**Enunciado de la tarea:**
Transcribe sin cambios el pasaje del texto sobre la polémica de los vaqueros que va desde "El efecto rebote" hasta "por qué ahora?", ambos incluidos.

**Texto para analizar:**

===

Taylor Swift durante un concierto de ‘The Eras Tour’.
Aunque lo verdaderamente inquietante no es la comparación, sino lo bien que funciona. La facilidad con la que una nación convierte figuras femeninas visibles en metáforas morales. No importa lo que hagan, digan o piensen. Importa lo que el sistema necesita que representen.
Porque, en Estados Unidos, las mujeres públicas siguen siendo espejo antes que sujeto. Y, en 2025, el enfrentamiento entre dos iconos femeninos sigue sirviendo para explicar una sola cosa: que el país no sabe leerse a sí mismo sin oponer dos cuerpos, dos ficciones, dos banderas. Aunque ellas no hayan pedido entrar en combate.
TikTok, memes y algoritmos
Esto deja claro una vez más que las nuevas batallas de la cultura estadounidense no se libran en el Capitolio, ni en universidades, ni siquiera en platós de televisión. Se juegan en X, en TikTok, en la barra de comentarios de un reel. Las decisiones ya no las toman analistas, sino algoritmos. Lo que una vez fueron debates ideológicos se han convertido en ciclos de viralidad medidos en reproducciones y shares. Y el campo de batalla no es político: es estético.
La polémica de los vaqueros no crece por el anuncio en sí, sino por cómo se edita, se replica, se parodia, se musicaliza. El vídeo de Sweeney no funciona tanto como un mensaje, sino como un lienzo: sobre él se proyectan versiones, burlas, homenajes y discursos cruzados. Algunos la defienden como símbolo anti-woke; otros, como víctima involuntaria de una maquinaria reaccionaria. Pero todos la reproducen. Y en ese ecosistema, visibilidad es poder.
Plataformas como X –bajo la gestión de Elon Musk– priorizan contenidos que dividen. Un simple clip de Sweeney abrochándose los vaqueros sirve para que medios conservadores hablen de persecución woke, mientras sus detractores apuntan a cómo se refuerza una estética de lo blanco, lo normativo y lo aspiracional.
El efecto rebote se ha amplificado días después con otro anuncio viral: el de Dunkin’, donde el actor Gavin Casalegno –estrella de El verano que me enamoré– promociona una bebida veraniega explicando su bronceado con una frase que no parece inocente: «Este moreno… genética. Acabo de hacerme un test de colorimetría y adivina qué: soy golden summer«, el nombre del producto.
El spot, que pretendía ser ligero, termina capturado por el mismo debate: ¿qué estamos vendiendo cuando hablamos de genética? ¿Y por qué ahora?

===

**Datos mostrados:**
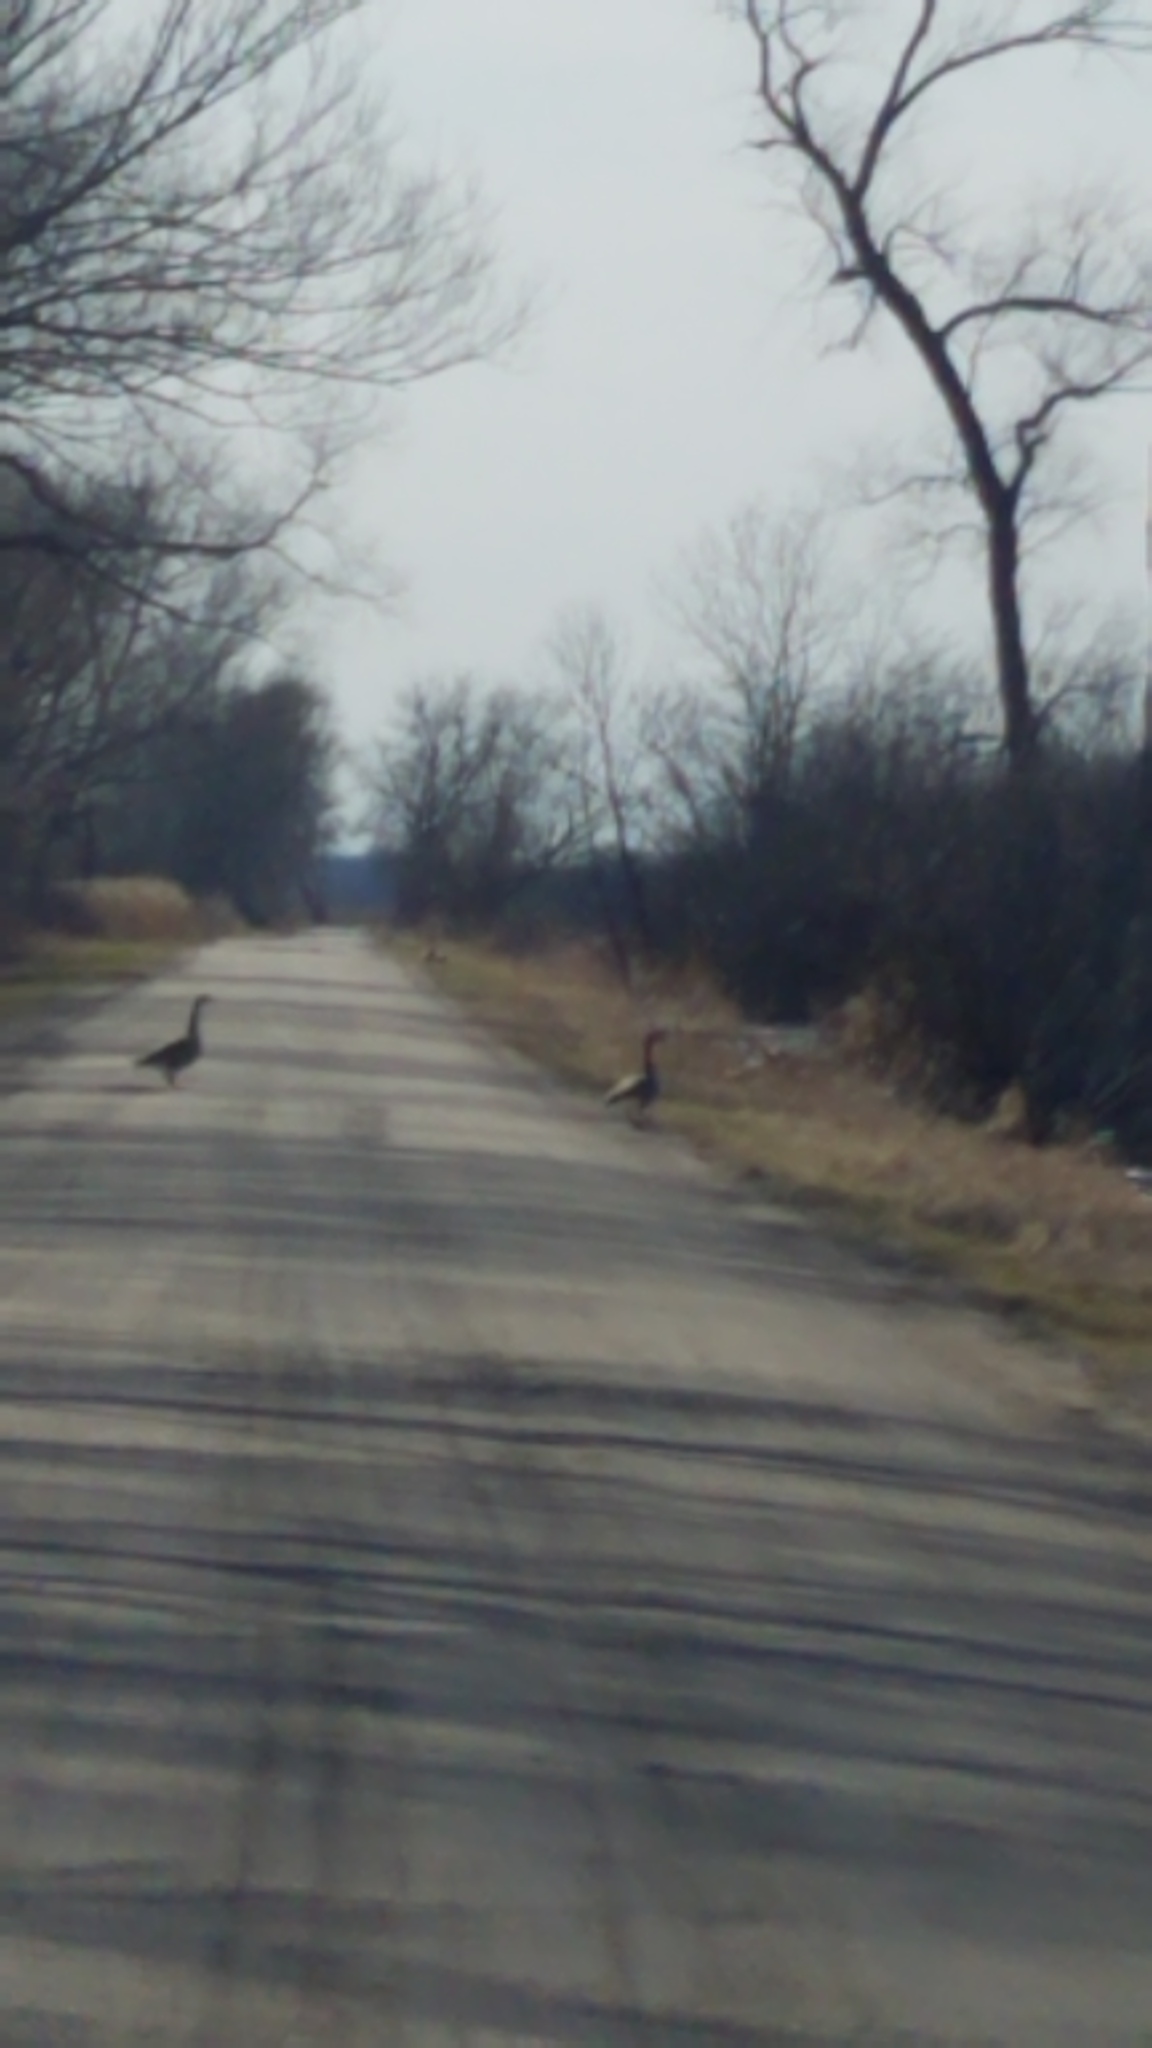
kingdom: Animalia
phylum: Chordata
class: Aves
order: Anseriformes
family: Anatidae
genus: Branta
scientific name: Branta canadensis
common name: Canada goose
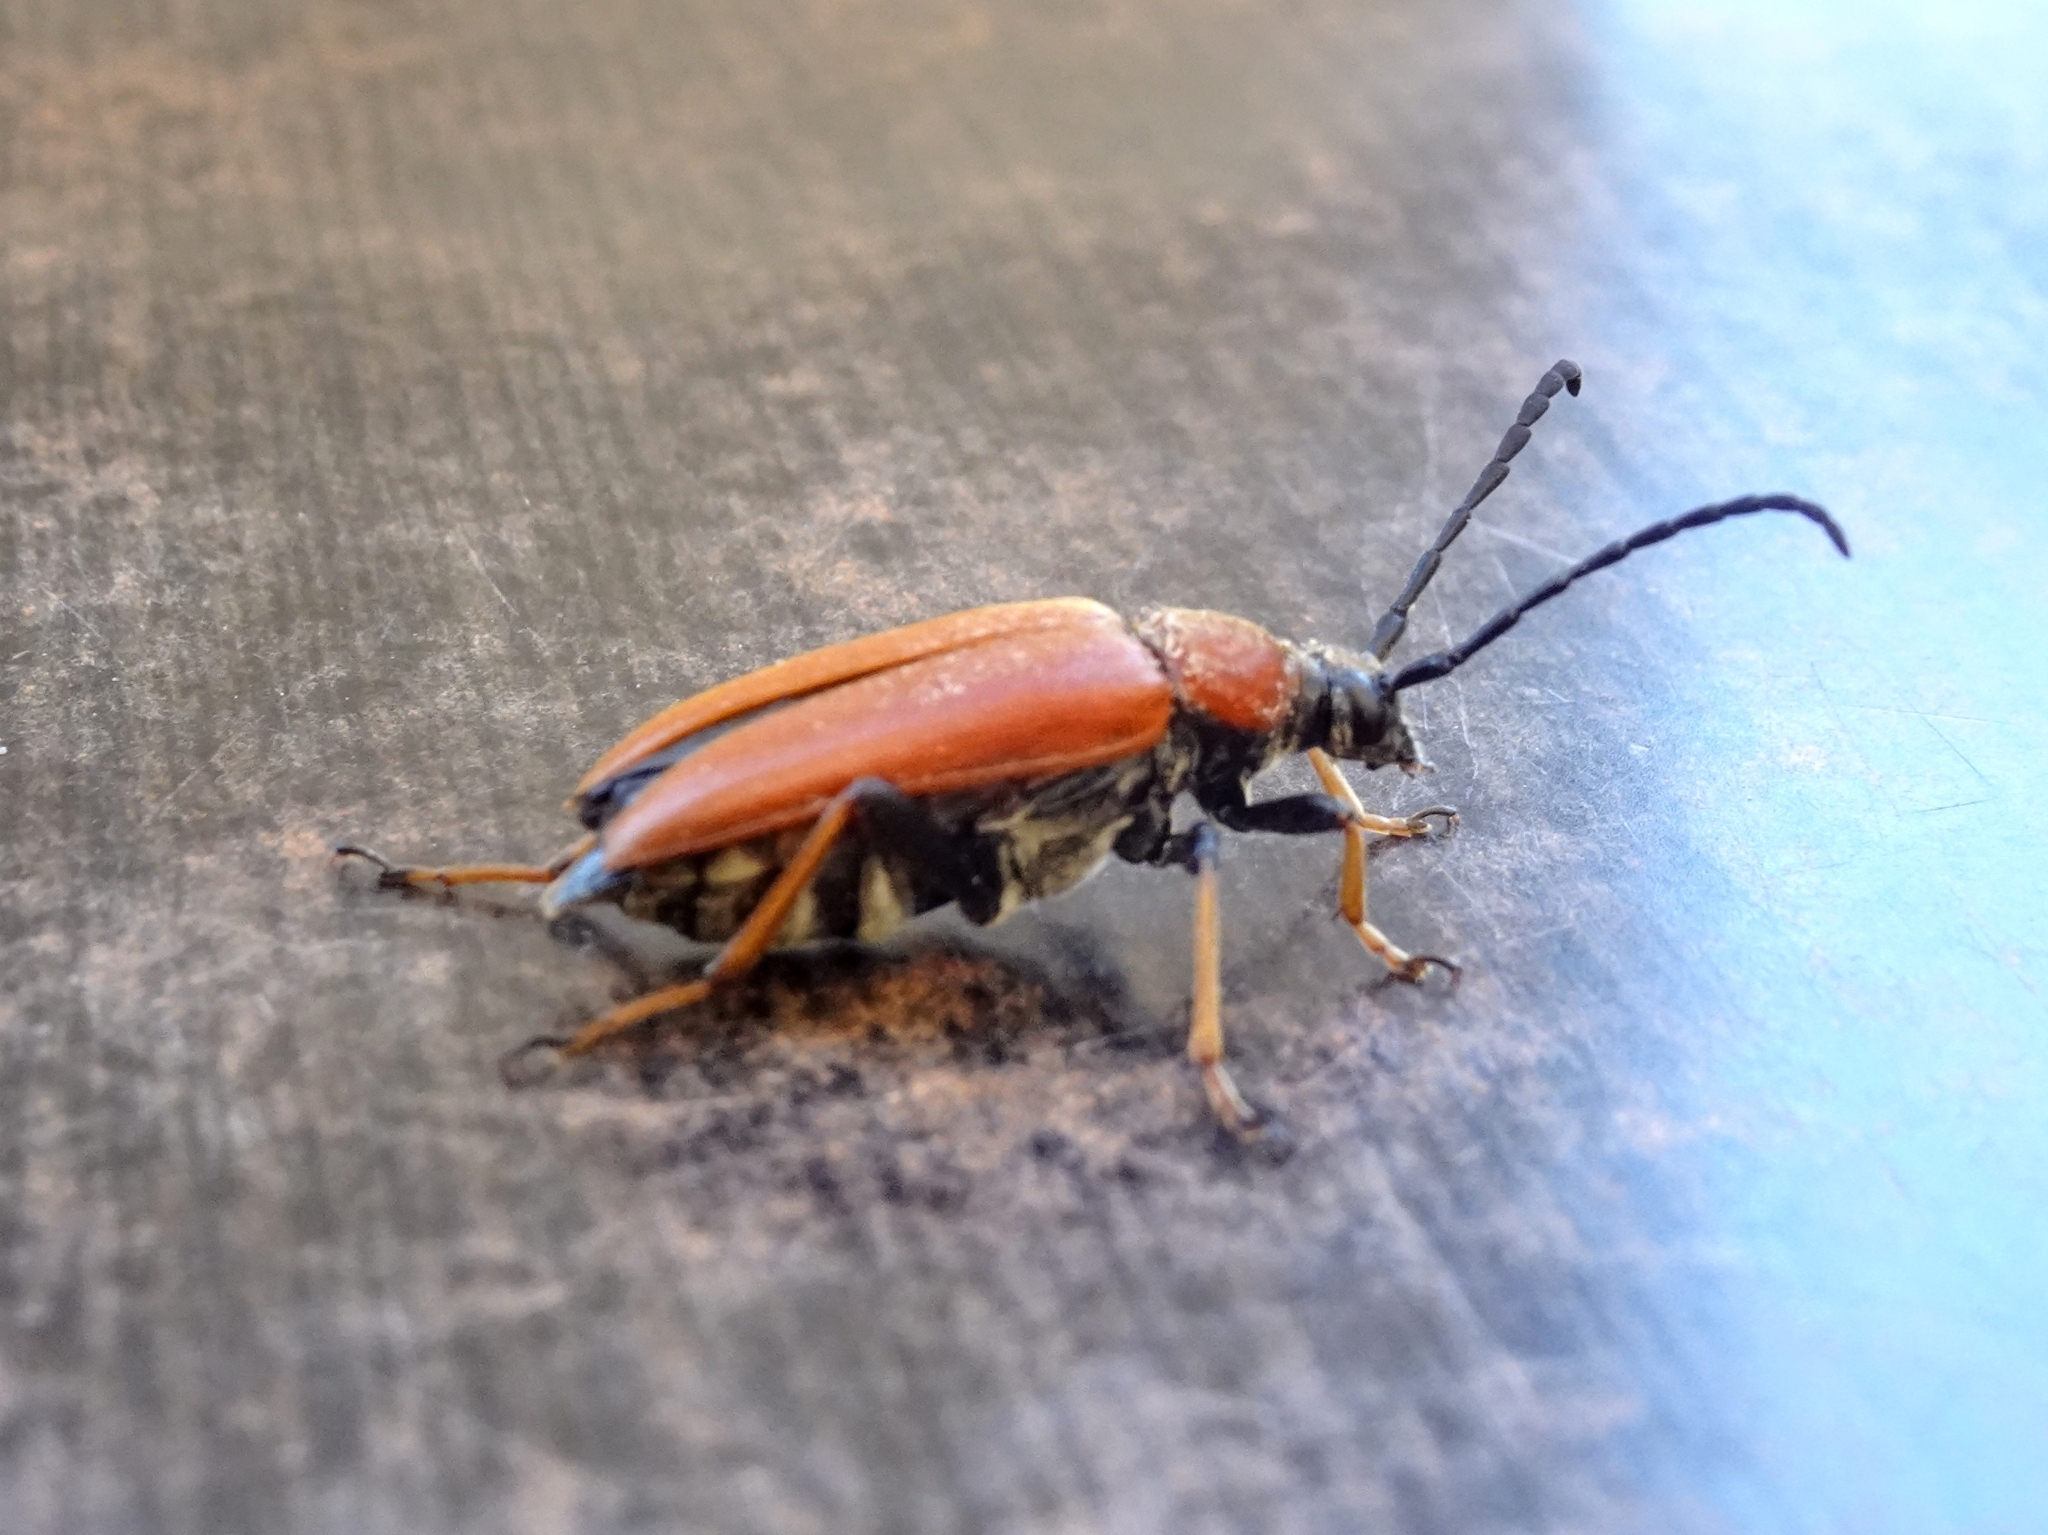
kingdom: Animalia
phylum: Arthropoda
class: Insecta
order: Coleoptera
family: Cerambycidae
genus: Stictoleptura
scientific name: Stictoleptura rubra
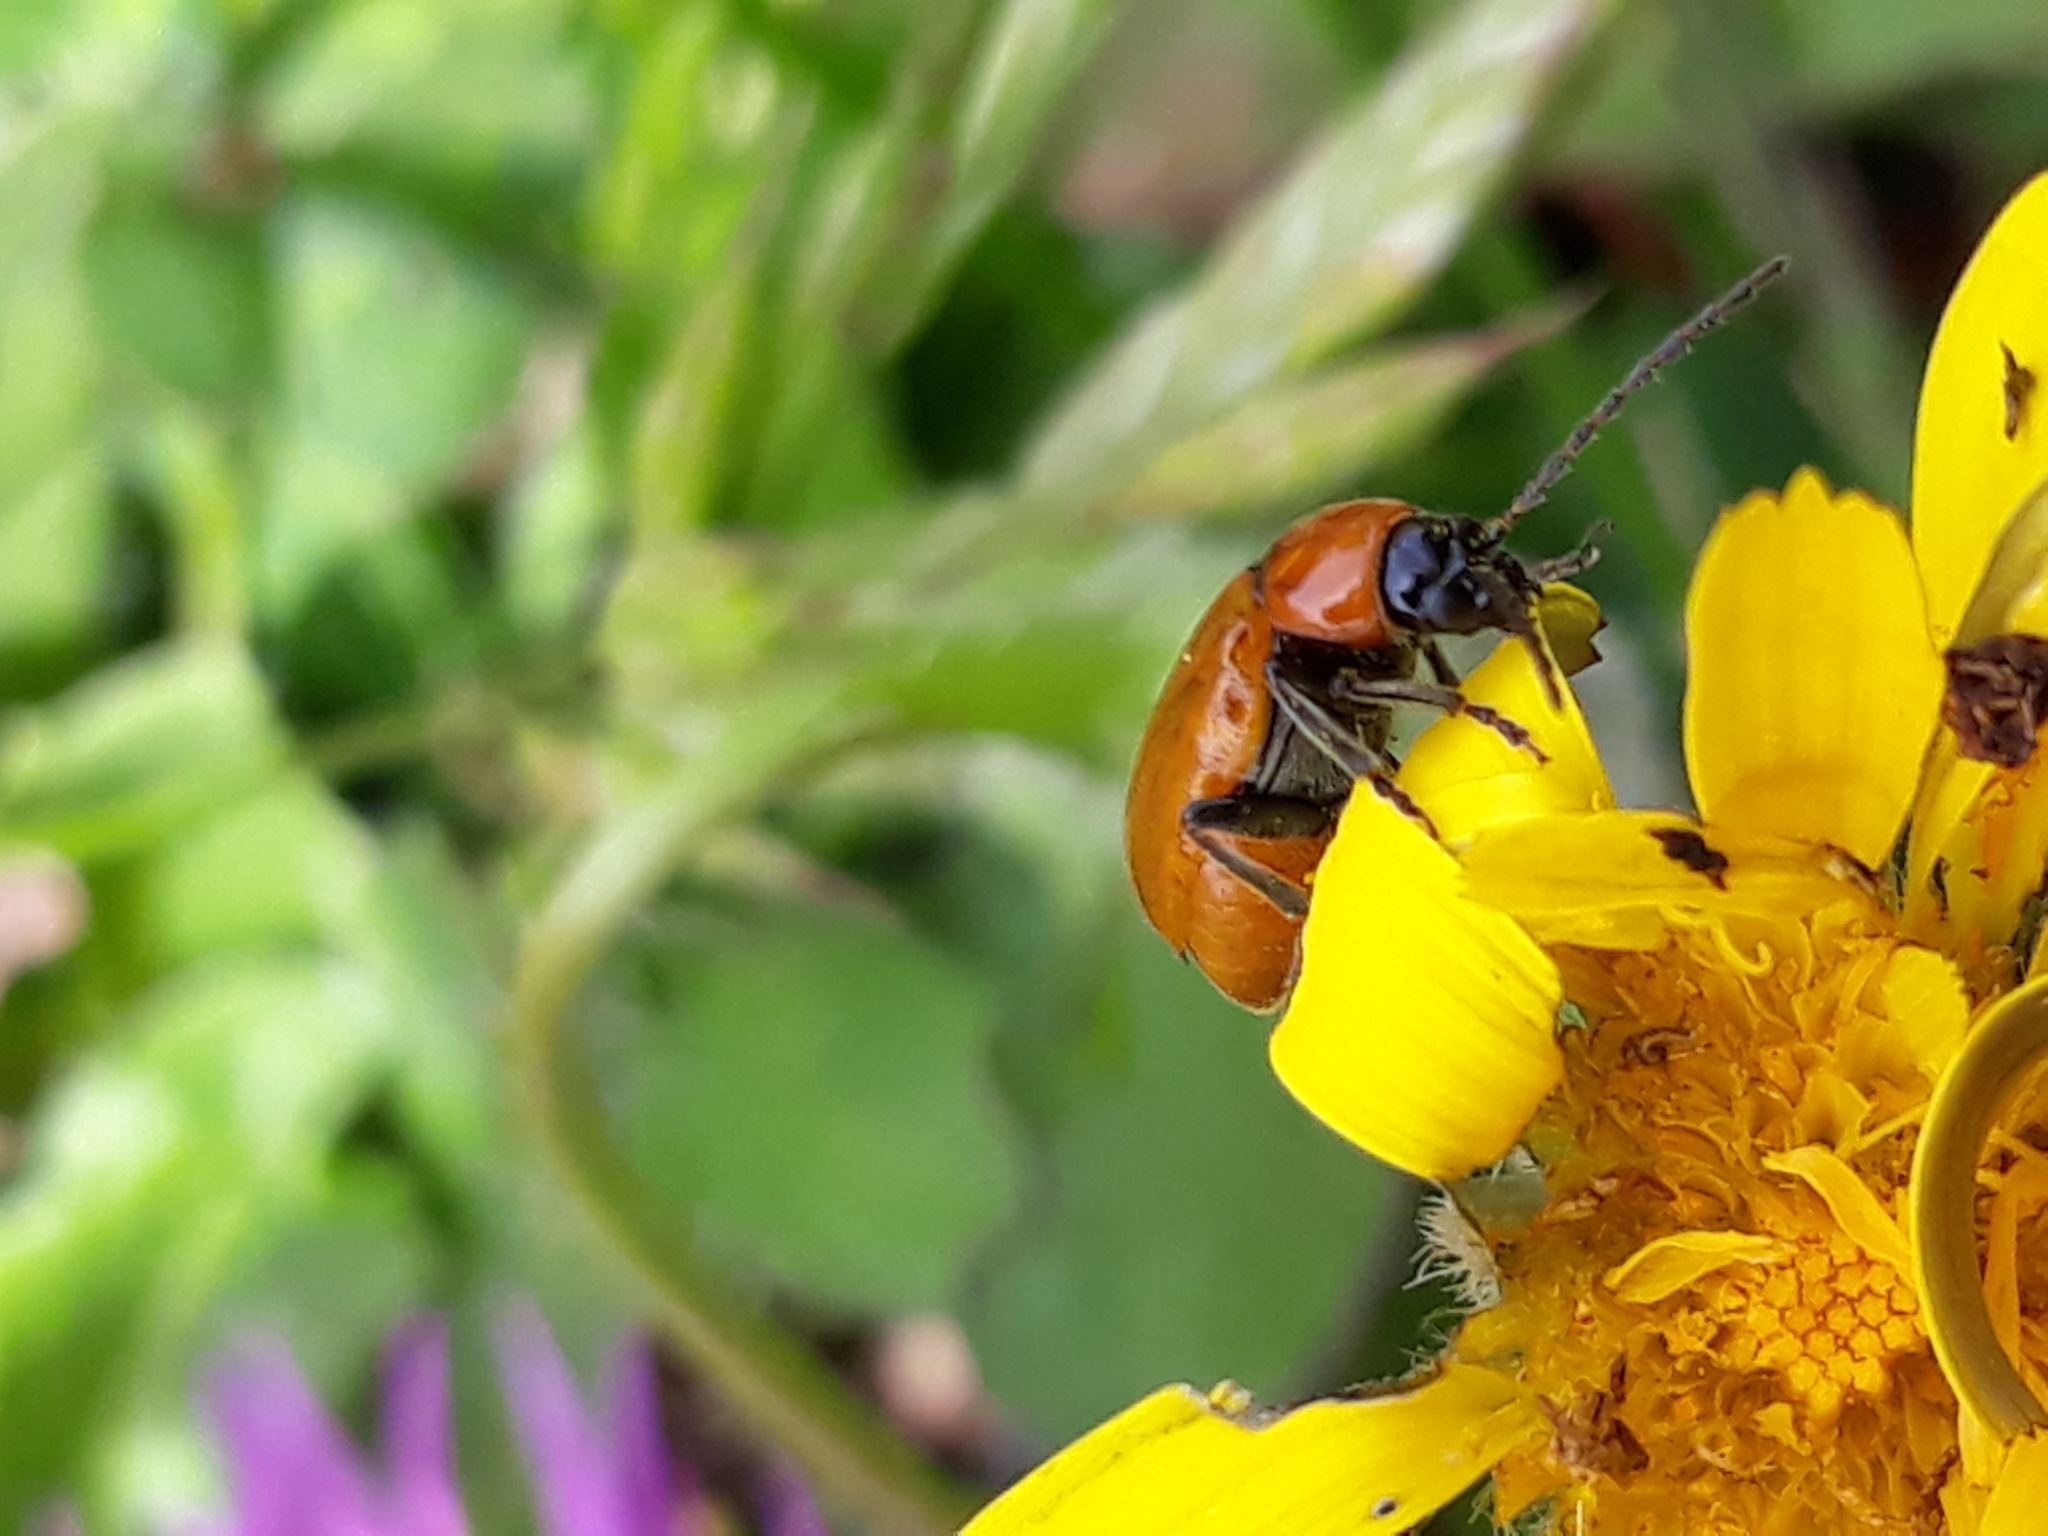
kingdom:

===

**Resultado obtenido:**
El efecto rebote se ha amplificado días después con otro anuncio viral: el de Dunkin’, donde el actor Gavin Casalegno –estrella de El verano que me enamoré– promociona una bebida veraniega explicando su bronceado con una frase que no parece inocente: «Este moreno… genética. Acabo de hacerme un test de colorimetría y adivina qué: soy golden summer«, el nombre del producto.
El spot, que pretendía ser ligero, termina capturado por el mismo debate: ¿qué estamos vendiendo cuando hablamos de genética? ¿Y por qué ahora?